When Peace Is a Problem
By Michela Wrong Ms. Wrong has spent over two decades reporting on the African continent, visiting Ethiopia and Eritrea repeatedly. June 8, 2018 If nature abhors a vacuum, politics abhors a military standoff, especially between two nations in one
By Michela Wrong
Ms. Wrong has spent over two decades reporting on the African continent, visiting Ethiopia and Eritrea repeatedly.
If nature abhors a vacuum, politics abhors a military standoff, especially between two nations in one of the poorest, most volatile and most strategically sensitive regions of the world.
And so there was much excitement when the government of Ethiopia announced on Tuesday that it would fully accept the ruling of an international tribunal in the country’s boundary dispute with Eritrea — some 16 years after the judgment was issued.
In 2002, a special international commission delineated the border between the two countries, as they had agreed in the peace deal that ended their 1998-2000 war. Demarcation on the ground was expected to start swiftly, allowing cross-border trade and cooperation to resume. But none of this happened.
Ethiopia accepted the ruling in principle but called for further dialogue and, crucially, kept its troops in place, including in what had been declared Eritrean territory. A few years later, the boundary commission dissolved itself, and in 2008, the United Nations peace monitoring force meant to oversee actual demarcation pulled out, its services unwanted.
What once seemed unsustainable — an indefinite state of neither peace nor war — became the norm. Both countries hosted guerrilla groupscommitted to overthrowing the other one’s government. They cynically fought a proxy war in neighboring Somalia. There were repeated flare-ups at their border, triggering apocalyptic predictions that Ethiopia and Eritrea were going to fight again, and next time to the bitter end.
Legally, Ethiopia clearly was in breach, having committed in the 2000 peace deal, like Eritrea, to uphold whatever decision the boundary commission issued. The United Nations, the European Union, the Organization of African Unity (now the African Union) and the United States had pledged to act as guarantors, and so were also in the wrong. Eritrea, for its part, had good reason as a fledgling country to crave international recognition for its borders.
But given the choice between a giant traditional ally led by an emollient prime minister and a tiny new-kid-on-the-block with a notoriously prickly president, the major Western powers opted to side with the bigger player — and all the more readily because it cast itself as an ally in the fight against Islamist terrorism.

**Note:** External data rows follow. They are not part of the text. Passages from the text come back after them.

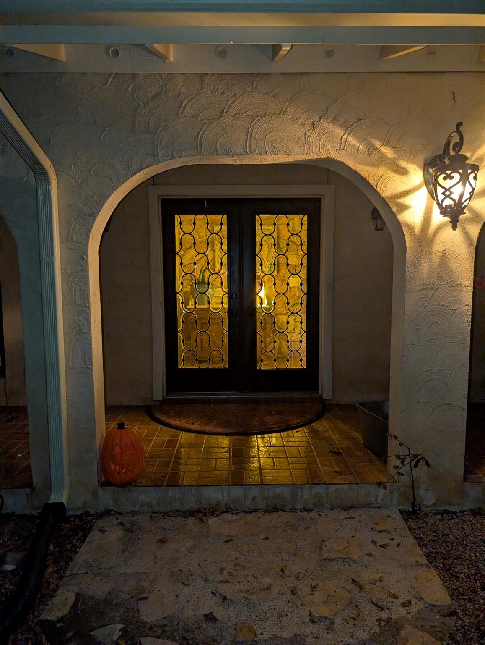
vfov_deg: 71.5
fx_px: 447
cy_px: 322
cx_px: 242
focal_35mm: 24
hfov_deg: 56.9
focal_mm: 6.9
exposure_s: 1/20
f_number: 1.68
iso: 384
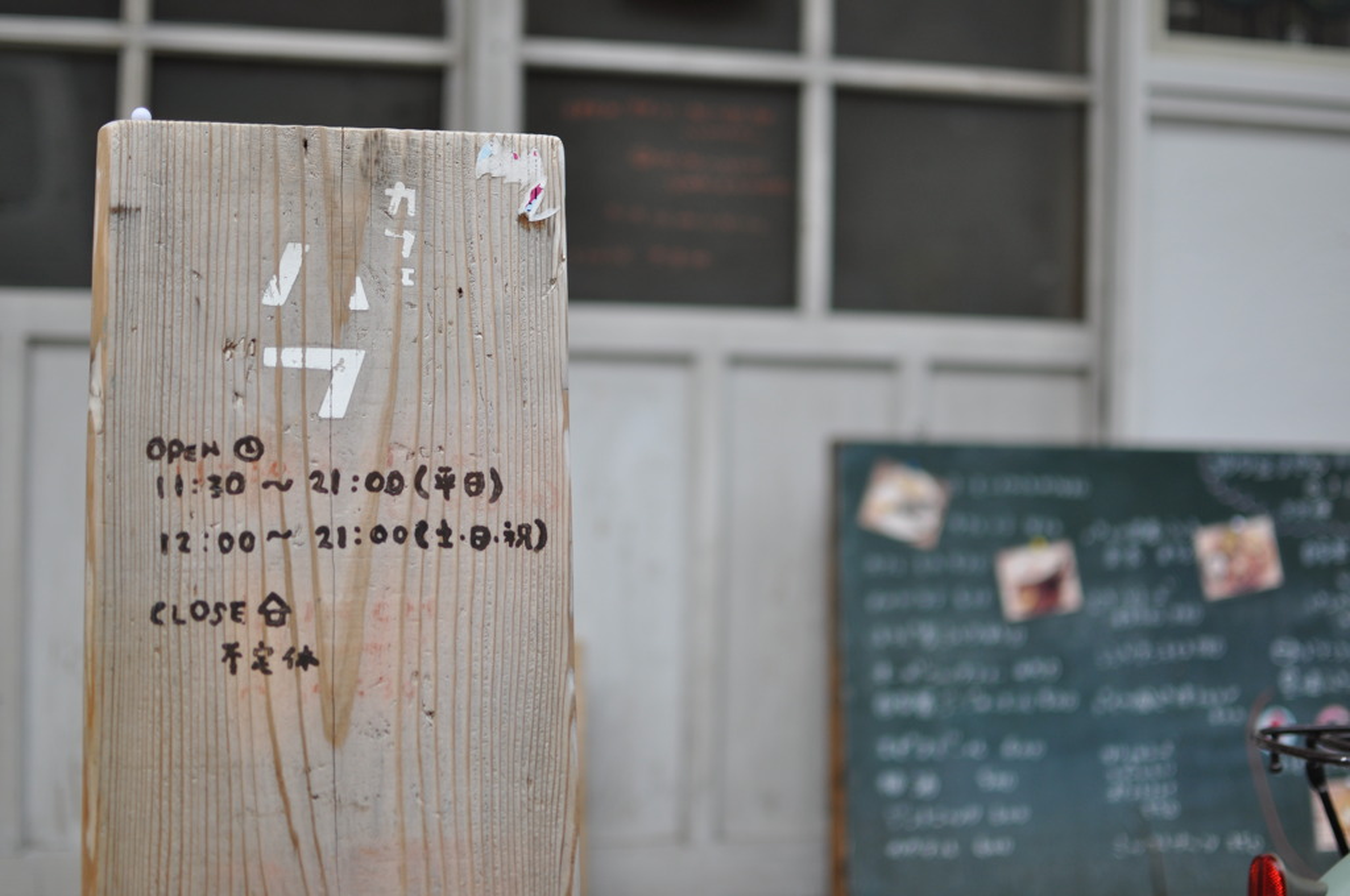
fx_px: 1966
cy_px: 448
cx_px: 675
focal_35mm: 52
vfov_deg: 25.7
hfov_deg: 37.9
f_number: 1.8
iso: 200
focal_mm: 35
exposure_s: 1/1600
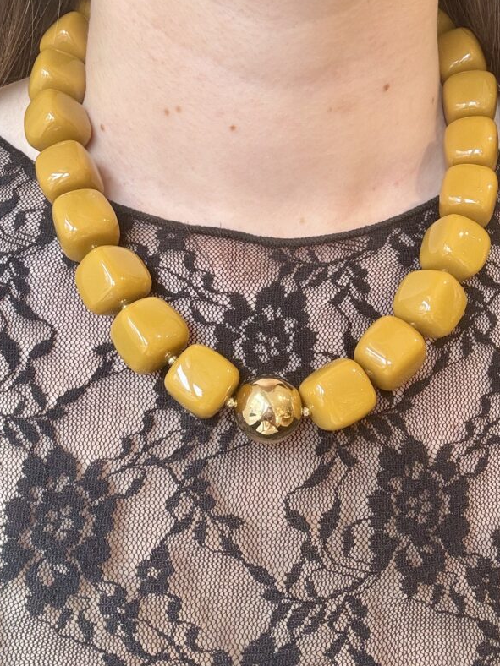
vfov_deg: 47.8
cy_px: 314
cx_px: 273
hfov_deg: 36.8
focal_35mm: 39
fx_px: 751
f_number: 1.9
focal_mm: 2.69
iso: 50
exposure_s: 1/100
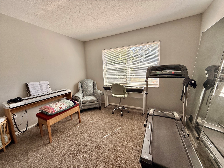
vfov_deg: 85.7
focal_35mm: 14
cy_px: 84
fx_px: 91
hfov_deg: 102.1
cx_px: 112
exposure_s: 1/179
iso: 50
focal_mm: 2.22
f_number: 2.2
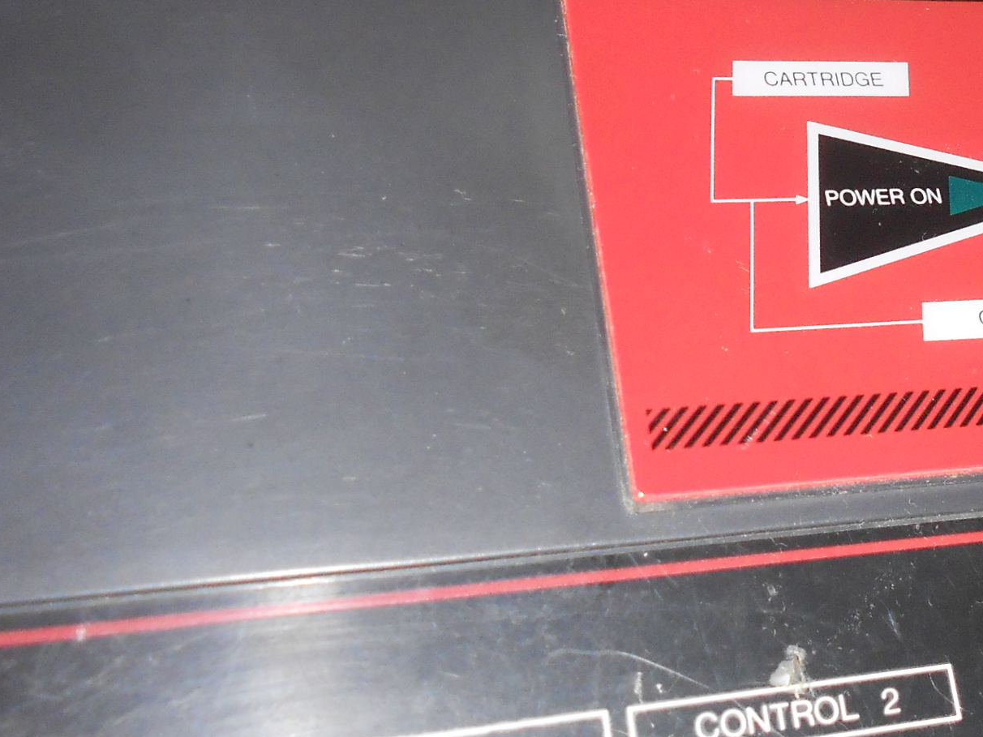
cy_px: 308
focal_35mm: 62
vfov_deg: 23.6
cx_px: 930
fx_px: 1761
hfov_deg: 29.6
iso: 200
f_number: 8.5
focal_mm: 5.1
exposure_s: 1/25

So what prompted Ethiopia’s announcement this week? Age and sickness is one answer. Over the years, local analysts and former guerrilla fighters have told me that Ethiopia’s dispute with Eritrea was partly being kept alive by animosity between the two countries’ longtime leaders and their immediate entourages.
Years ago, Meles Zenawi and Isaias Afewerki, whose families both hail from the Tigray region that straddles the border, joined the forces of their rebel movements against Ethiopia’s Marxist dictator Mengistu Haile Mariam. They managed to oust him in 1991, paving the way for Eritrea’s formal independence from Ethiopia in 1993 — and then Mr. Meles’s rise to prime minister of Ethiopia and Mr. Isaias’s to president of Eritrea.